**Excerpt provided**.
There’s something really satisfying about a good PE lesson - this, I have to say, from a non-specialist who’s more “non” than most. As a primary teacher, I had to teach my share of PE, and later, as a head, I tried not to shirk the lesson if it was on the timetable for a class I was covering.

(The children tend to make sure you live up to your responsibilities.) So often, at the end, you walked back to class with a good feeling, children chattering around you, vying for your attention and replaying some of the good moments. Why was I able to do it? Because I did my teacher training in an age when all would-be primary staff had at least an hour a week of basic PE (and music, and drama) .

Then later, when I became an external examiner, observing students on their school experience, I often noticed the same thing: that there were times when, even for a relatively dodgy student, a PE lesson really seemed to click, and we all - pupils, student teacher and examiner - came away smiling.

“Now, think about it,” I’d say to the student. “Don’t just congratulate yourself on having taught a good lesson. Ask yourself exactly what it was that made it go well, and then see if there are things you can learn and apply to other areas of your teaching.”

So what was it that made the difference? Much of it has to do with clarity.

PE lessons will only work if the children are pretty sure what they have to do, and how they’re going to do it. That’s true in other lessons, of course, but in PE not only is it visibly necessary to set out clear instructions, because the children are bouncing up and down in front of you waiting for them, but, as Clive Taylor, a former primary head who was a PE specialist, points out: “If you ask them to do something beyond their capabilities, it’s obvious fairly quickly, and you do the adjustment - whereas in maths, or English, we’re continually asking children to do things they’re not ready for, but an inexperienced teacher may well let them struggle on too long.”

It’s that visibility - the real-time feedback on who’s succeeding, who’s trying, who’s having problems - which means that you can dodge about continually giving praise, encouragement, or correction.

“Well done, Jack.”

“Good body position, Chris.”

“OK, Fiona. Leave that and try the other activities.”

It all gives a good PE lesson real rhythmic life, moving purposefully along, with a beginning, a middle and a warm down at the end. That, too, isn’t as easy to achieve in the classroom. Because it works so well in PE, it ought to be a signal that it’s well worth studying.

Through all of this, though, it’s important to remember - and Clive Taylor reminds me very forcefully of this - that any of it only works when the PE lesson is a good one.

“If it’s a bad lesson - if the teacher’s just regarding it as a break in the day - then the same clarity means that all the mistakes are there for anyone passing to see. I’ve never understood why anyone would lay themselves open to that.”

**Source data**.

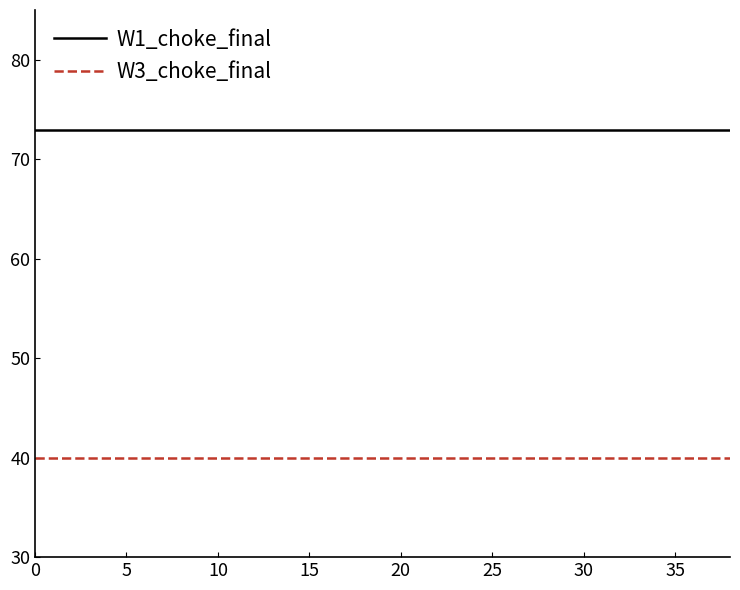

Which series has the largest total across all categories?

W1_choke_final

**Instructions**.
A - Rewrite the stretch of the essay on PE lessons from "It all gives" through "a good one.", with "warm down" changed to "cool down".
B - How does the essay on PE lessons describe Clive Taylor?
C - Name every child who is addressed by name in the essay on PE lessons.

**Solutions to the tasks**.
A -
It all gives a good PE lesson real rhythmic life, moving purposefully along, with a beginning, a middle and a cool down at the end. That, too, isn’t as easy to achieve in the classroom. Because it works so well in PE, it ought to be a signal that it’s well worth studying.

Through all of this, though, it’s important to remember - and Clive Taylor reminds me very forcefully of this - that any of it only works when the PE lesson is a good one.

B - He is a former primary head who was a PE specialist.

C - Jack, Chris, Fiona